#### Wyodrębniony tekst:

=======

Gdy polski konfigurator wciąż pozwala zamówić EQB, w niemieckim cenniku model zniknął bez zapowiedzi. Taka decyzja po zaledwie czterech latach sprzedaży to czytelny sygnał, że kompaktowy elektryczny SUV Mercedesa nie zdobył pozycji, jakiej oczekiwano od marki z gwiazdą. Na największym rynku producenta aut premium – czyli w Niemczech – brak obecności w ofercie bywa równoznaczny z końcem cyklu życia produktu lub szybkim przygotowaniem miejsca dla następcy.

=======

#### Sekcja danych:
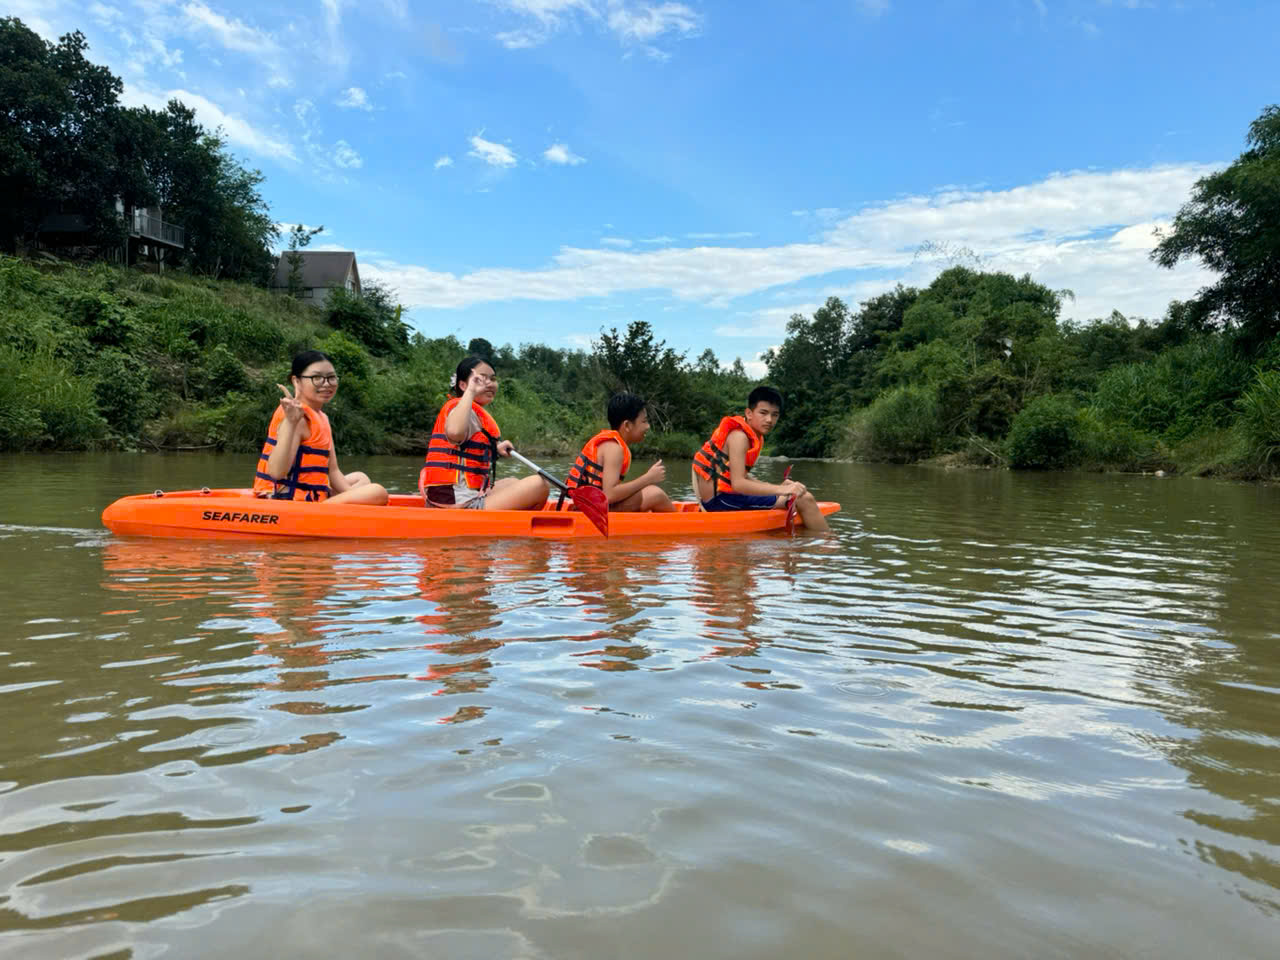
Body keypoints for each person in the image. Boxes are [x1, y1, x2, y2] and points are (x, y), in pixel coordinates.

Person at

=======

#### Wymagania zadań:
[1] Czy możesz przepisać słowo w słowo fragment tekstu o Mercedesie EQB od „Gdy polski konfigurator” do „miejsca dla następcy.”?
[2] Czy możesz poprowadzić dalej tekst o Mercedesie EQB, zaczynając od miejsca, w którym się kończy?

#### Wyniki:
[1]
Gdy polski konfigurator wciąż pozwala zamówić EQB, w niemieckim cenniku model zniknął bez zapowiedzi. Taka decyzja po zaledwie czterech latach sprzedaży to czytelny sygnał, że kompaktowy elektryczny SUV Mercedesa nie zdobył pozycji, jakiej oczekiwano od marki z gwiazdą. Na największym rynku producenta aut premium – czyli w Niemczech – brak obecności w ofercie bywa równoznaczny z końcem cyklu życia produktu lub szybkim przygotowaniem miejsca dla następcy.

[2]
Samo wycofanie nastąpiło w szczególnym momencie: po wygaszeniu rządowych dopłat dla „elektryków” w grudniu 2023 r. i w chwili, gdy konkurenci intensywnie odświeżają gamę modeli segmentu C-SUV. W rezultacie strategia Mercedesa musi już uwzględniać klientów, którzy porównują nie tylko cenę i zasięg, lecz także szybkość ładowania czy poziom cyfryzacji kabiny – obszary, w których EQB prezentował rozwiązania sprzed kilku lat.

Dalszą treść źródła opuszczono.